The name for what you do is Islam. And anyone who submits to his master, to God Almighty, willingly and voluntarily is called a Muslim - the one who submits. You now fear God in his heaven and love and serve his creation right here on earth.
That means you carry out your obligation to God in terms of praying, fasting, pilgrimage and everything else and you do your duty to God's creation in terms of serving their needs and promoting their welfare.
You are thus connected to God through what people call worship, while you are at the same time connected to God's creation through service - which in Islam is one of the finest forms of worship. The more clearly you see this and the more deeply you get engrossed in it, the two become increasingly one and the same.

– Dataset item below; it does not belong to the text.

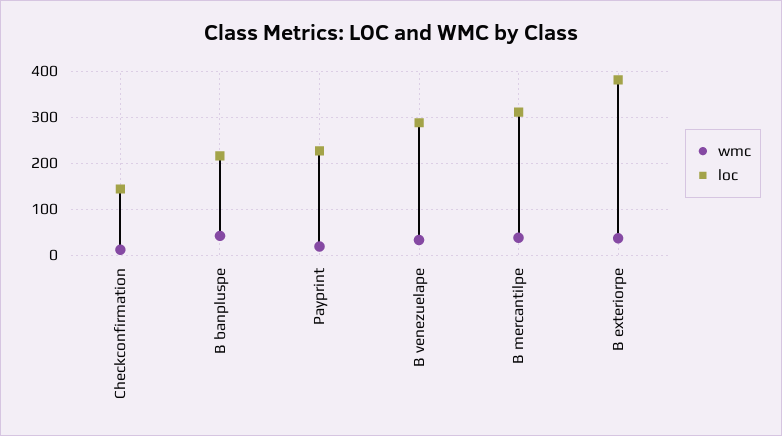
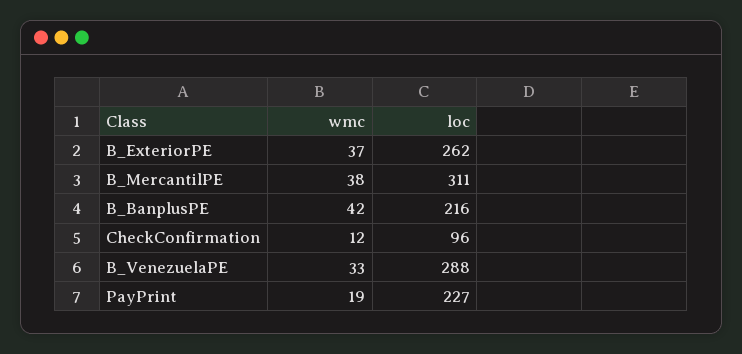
loc, Checkconfirmation: 140 -> 96
loc, B exteriorpe: 380 -> 262

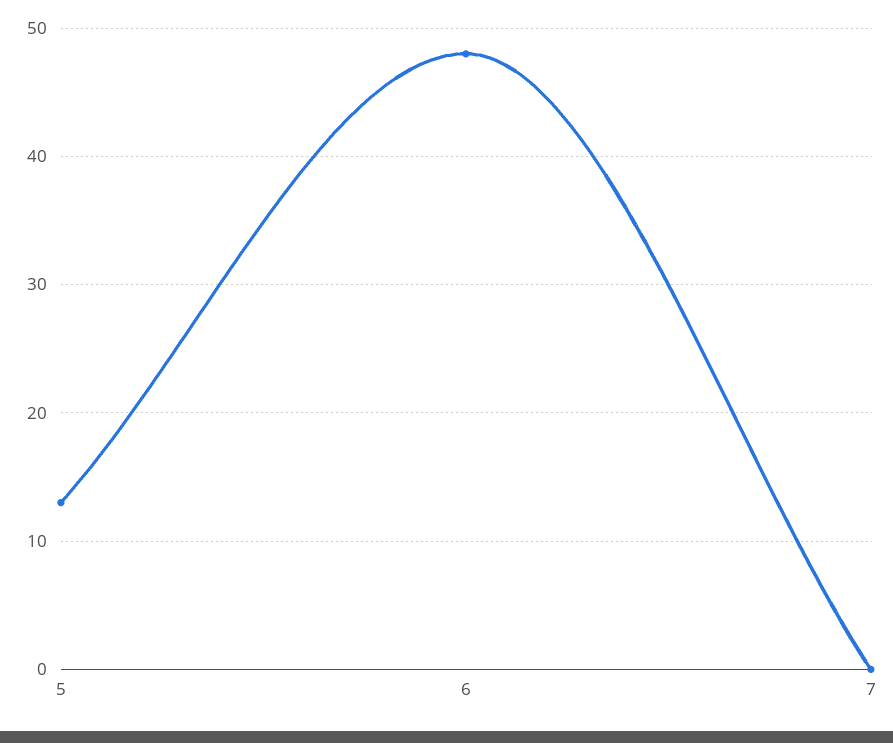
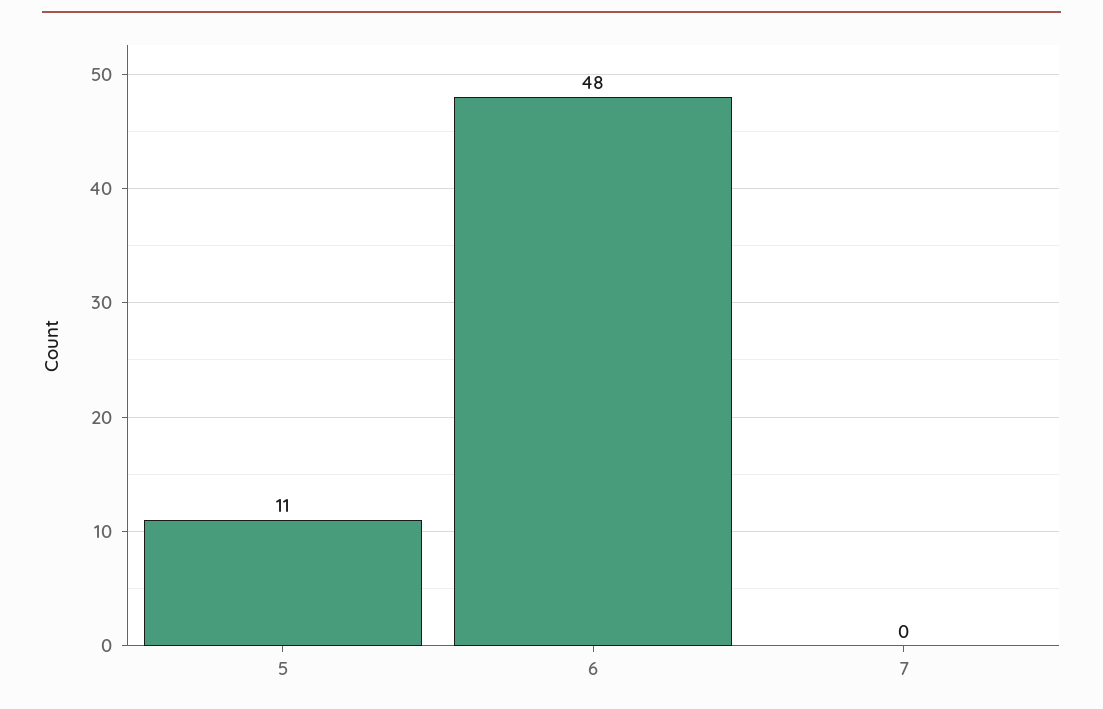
5: 13 -> 11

Kufr: Refusing to Work for Allah - Knowingly, Willfully, Arrogantly
If you reject your master's call knowingly and willfully, after receiving that call, and after having had time and opportunity to consider and evaluate that call, then you are exactly what you chose and decided to be: a rejecter.
You then become, by your own choice, a rejecter of your master's will, command and authority in the conscious, willing and voluntary part of your life, even though the rest of your body continues to obey him and work for him involuntarily.
The name for such rejection of Allah's authority is Kufr. And the one who becomes a rejecter is called a Kafir - the one who rejects.
Kufr is thus knowing, willful and arrogant refusal to work for Allah in the conscious and voluntary aspects of your life. It is a deliberate rejection of Allah's authority, mandate and law in those areas of your life that are seemingly under your more direct and immediate control.
Or, at a more fundamental level, Kufr is little more than a denial of his very existence or his role in this world and your life. But regardless, it is a choice each one of us makes and must make - and must live with. These names and titles - Islam and Kufr - simply go with the choices we make.
They describe the position we have adopted in life. They indicate whether we have made a decision - a conscious and rational decision - to work for Allah or not to work for him, but rather to work for someone else. For, work for someone we must, that being the nature of human life.
As a result, when we decide not to work for Allah, we in effect make a decision to work for others, even if it is just for ourselves. So, for us as human beings the question is never whether or not to have a master - and whether or not to work for someone - but rather which among the many competing masters must we choose and for which one of tem must we work.
Muslims are simply those people who, ostensibly, have chosen God as their master and have made a conscious and rational commitment to work for him as his slaves, while other people have chosen to work for other masters besides God.